Segment Start: Given records

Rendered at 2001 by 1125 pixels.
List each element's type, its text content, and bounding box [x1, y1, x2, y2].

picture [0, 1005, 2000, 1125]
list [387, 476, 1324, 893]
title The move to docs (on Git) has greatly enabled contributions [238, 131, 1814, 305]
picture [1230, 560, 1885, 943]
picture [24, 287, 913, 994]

Segment End: Given records

Whatever appears in the lines above should be copied exactly.

Rendered at 2001 by 1125 pixels.
List each element's type, its text content, and bounding box [x1, y1, x2, y2].

picture [0, 1005, 2000, 1125]
list [387, 476, 1324, 893]
title The move to docs (on Git) has greatly enabled contributions [238, 131, 1814, 305]
picture [1230, 560, 1885, 943]
picture [24, 287, 913, 994]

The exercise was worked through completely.